**TEXTE DE PAGE:**
<<<<

Scott Mardis dans le musée de la ville de Charlotte dans le Vermont, devant les restes d'un béluga découverts sur les rives du Lac Champlain, sujet sur lequel il avait rassemblé de la documentation en vue d'éclaircir le mystère de la provenance du squelette de ce cétacé marin (http://www.academia.edu/9546771/Marine_Animal_Access_To_Lake_Champlain).

Une illustration montrant un béluga, qu'un artiste a retouchée pour y inclure anachroniquement un plésiosaure à l'arrière-plan ; Scott affectionnait cette image laissant imaginer qu'un petit nombre de ces reptiles de l'Ere mésozoïque avait survécu à l'extinction du Crétacé jusqu'à nos jours, seulement vus de manière furtive par des témoins.

     Scott tenant une figurine de plésiosaure devant les berges du Lac Champlain.

        Scott au centre des visiteurs de la ville de Darien en Georgie, devant une sculpture de Rick Spears figurant une créature légendaire qui aurait été observée de nombreuses fois dans la région, ressemblant à un plésiosaure à deux nageoires, dénommée Altamaha-ha, en abrégé Altie (page du sculpteur : http://www.rickspearsart.com/altie.html).

        Scott était également un féru de cinéma d’épouvante et de science-fiction, ayant visionné un nombre considérable d’œuvres. En dehors de sa page Facebook consacrée aux monstres lacustres, The Zombie Plesiosaur Society, également titre d’un documentaire de 2020 dans lequel il figurait, il avait créé sur le célèbre réseau social une page mettant en lien bandes-annonces, films et téléfilms à visionner en ligne ressortissant de l’horreur et de l’imaginaire, That's All He Watches Are Those Goddamned Horror Movies !!, et il portait un regard sans condescendance et même enthousiaste sur les productions les plus modestes, parfois au-delà de ma propre compréhension pourtant grande pour les films à petit budget qui satisfont à une rigueur minimale. Il était expert pour dénicher les liens permettant de visionner dans le monde entier ces œuvres parfois très méconnues. Il avait aussi fondé un groupe de rock, "The Black Tryangul".

>>>>

**CONSIGNE:**
Prolongez le texte sur Scott Mardis à la suite de sa dernière phrase.

**DONNÉES D'ENTRÉE:**
<<<<

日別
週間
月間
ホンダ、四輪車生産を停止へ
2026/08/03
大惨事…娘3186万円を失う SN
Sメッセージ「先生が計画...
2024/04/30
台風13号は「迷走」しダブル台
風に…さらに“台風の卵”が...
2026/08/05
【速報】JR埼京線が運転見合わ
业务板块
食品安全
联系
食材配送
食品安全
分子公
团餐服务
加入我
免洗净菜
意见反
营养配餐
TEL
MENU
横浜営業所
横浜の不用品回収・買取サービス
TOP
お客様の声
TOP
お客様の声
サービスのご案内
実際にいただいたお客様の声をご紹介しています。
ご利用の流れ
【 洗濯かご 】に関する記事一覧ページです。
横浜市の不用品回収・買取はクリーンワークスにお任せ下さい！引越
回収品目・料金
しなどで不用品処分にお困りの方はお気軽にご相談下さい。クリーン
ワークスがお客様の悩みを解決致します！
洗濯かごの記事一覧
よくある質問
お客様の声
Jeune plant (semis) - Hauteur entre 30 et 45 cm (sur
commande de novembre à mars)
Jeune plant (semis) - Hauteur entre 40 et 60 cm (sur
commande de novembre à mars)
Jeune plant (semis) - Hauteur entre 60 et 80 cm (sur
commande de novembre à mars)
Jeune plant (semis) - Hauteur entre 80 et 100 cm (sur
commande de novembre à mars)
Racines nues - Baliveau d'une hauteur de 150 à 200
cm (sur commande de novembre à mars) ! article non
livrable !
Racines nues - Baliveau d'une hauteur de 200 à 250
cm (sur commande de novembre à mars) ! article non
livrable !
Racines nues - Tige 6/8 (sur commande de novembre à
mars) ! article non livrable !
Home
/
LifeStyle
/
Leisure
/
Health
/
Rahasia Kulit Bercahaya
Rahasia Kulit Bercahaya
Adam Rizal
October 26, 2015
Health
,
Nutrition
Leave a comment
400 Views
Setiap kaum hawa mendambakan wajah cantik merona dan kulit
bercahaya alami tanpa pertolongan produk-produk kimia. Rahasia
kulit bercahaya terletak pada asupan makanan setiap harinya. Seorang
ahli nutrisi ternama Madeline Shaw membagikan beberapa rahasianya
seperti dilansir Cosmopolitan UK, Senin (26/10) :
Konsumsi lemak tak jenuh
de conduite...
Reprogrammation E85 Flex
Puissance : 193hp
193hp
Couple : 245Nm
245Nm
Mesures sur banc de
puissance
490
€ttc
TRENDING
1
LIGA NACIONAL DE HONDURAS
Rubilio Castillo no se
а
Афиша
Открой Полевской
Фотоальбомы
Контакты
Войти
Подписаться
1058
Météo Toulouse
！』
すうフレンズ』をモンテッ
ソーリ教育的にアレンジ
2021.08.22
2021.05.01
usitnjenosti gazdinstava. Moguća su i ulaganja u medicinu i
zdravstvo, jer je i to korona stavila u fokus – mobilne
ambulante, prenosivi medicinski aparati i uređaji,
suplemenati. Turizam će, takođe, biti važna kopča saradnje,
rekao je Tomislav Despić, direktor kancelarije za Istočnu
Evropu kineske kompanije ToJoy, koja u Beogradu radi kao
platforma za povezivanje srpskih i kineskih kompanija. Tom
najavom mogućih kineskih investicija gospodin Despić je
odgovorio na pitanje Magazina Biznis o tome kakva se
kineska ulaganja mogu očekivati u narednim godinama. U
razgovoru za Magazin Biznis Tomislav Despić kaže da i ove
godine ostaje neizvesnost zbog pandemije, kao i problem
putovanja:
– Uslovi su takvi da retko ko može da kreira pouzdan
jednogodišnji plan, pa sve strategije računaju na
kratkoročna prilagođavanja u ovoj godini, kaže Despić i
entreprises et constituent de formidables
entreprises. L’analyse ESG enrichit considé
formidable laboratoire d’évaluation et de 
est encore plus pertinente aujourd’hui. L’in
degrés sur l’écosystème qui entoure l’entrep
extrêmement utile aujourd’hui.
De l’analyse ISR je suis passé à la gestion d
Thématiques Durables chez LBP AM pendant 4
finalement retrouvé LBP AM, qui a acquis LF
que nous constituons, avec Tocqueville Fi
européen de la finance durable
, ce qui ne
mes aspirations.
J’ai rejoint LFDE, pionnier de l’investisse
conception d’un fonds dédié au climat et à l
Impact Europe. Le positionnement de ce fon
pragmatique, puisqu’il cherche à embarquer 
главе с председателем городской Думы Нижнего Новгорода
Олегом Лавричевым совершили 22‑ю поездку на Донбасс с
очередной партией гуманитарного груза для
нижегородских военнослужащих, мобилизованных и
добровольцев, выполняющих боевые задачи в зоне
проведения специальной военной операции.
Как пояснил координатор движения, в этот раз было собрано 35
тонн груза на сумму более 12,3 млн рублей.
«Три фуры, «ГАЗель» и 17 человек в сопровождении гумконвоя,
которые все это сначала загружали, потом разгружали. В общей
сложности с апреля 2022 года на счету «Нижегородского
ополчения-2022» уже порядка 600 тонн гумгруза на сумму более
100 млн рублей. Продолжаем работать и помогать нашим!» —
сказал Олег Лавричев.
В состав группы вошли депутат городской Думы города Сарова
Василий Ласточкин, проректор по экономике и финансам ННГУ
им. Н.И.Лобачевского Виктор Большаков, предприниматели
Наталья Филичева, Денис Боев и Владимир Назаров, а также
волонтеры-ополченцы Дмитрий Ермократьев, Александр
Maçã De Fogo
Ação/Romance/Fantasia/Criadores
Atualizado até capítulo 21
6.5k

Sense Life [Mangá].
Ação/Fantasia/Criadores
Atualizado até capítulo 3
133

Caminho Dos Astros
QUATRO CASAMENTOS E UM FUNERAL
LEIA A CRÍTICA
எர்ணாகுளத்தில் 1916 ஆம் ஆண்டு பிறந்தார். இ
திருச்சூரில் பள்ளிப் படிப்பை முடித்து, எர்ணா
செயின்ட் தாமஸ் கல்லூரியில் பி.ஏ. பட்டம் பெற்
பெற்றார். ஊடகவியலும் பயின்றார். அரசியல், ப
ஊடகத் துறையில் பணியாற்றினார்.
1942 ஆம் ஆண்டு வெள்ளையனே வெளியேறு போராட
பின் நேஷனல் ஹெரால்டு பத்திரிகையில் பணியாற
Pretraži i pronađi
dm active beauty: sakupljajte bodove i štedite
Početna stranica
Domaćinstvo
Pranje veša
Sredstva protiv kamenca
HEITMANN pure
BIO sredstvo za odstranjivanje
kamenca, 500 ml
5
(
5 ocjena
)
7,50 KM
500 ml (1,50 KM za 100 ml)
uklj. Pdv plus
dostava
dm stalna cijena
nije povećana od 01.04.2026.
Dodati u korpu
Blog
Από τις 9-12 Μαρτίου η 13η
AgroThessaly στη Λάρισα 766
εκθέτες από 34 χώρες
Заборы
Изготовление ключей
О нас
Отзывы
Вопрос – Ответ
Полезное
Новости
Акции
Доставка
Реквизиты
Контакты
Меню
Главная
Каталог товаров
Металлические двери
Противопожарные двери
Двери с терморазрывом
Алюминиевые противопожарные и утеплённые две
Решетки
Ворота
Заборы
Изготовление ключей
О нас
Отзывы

>>>>

**RÉPONSE:**
            Il n’est guère de ceux qui furent en contact avec Scott qui ne soient profondément attristés par sa disparition subite et n’en demeurent toujours chagrinés. Son affabilité et sa disponibilité rendaient les échanges plaisants et passionnants, et comme beaucoup, j’ai moi-même durant plusieurs années échangé avec lui aussi bien en ce qui concernait les créatures mystérieuses que la paléontologie et le cinéma de l’imaginaire. Il était si accessible que j’avais même rêvé que je me rendais pour un court séjour aux États-Unis et qu’il m’accordait l’hospitalité pour quelques nuits en mettant à ma disposition le divan de son salon, comme j’avais eu l’occasion de lui écrire, ce qu’il avait juste commenté par ce mot « étrange » – peut-être sous-estimait-il la sympathie qu’il suscitait et le rendait accessible, sa bonhommie qui transparaissait au travers d’échanges passionnants, donnant l'impression d’être un proche par-delà les distances. Scott demeurera notre ami dans nos souvenirs.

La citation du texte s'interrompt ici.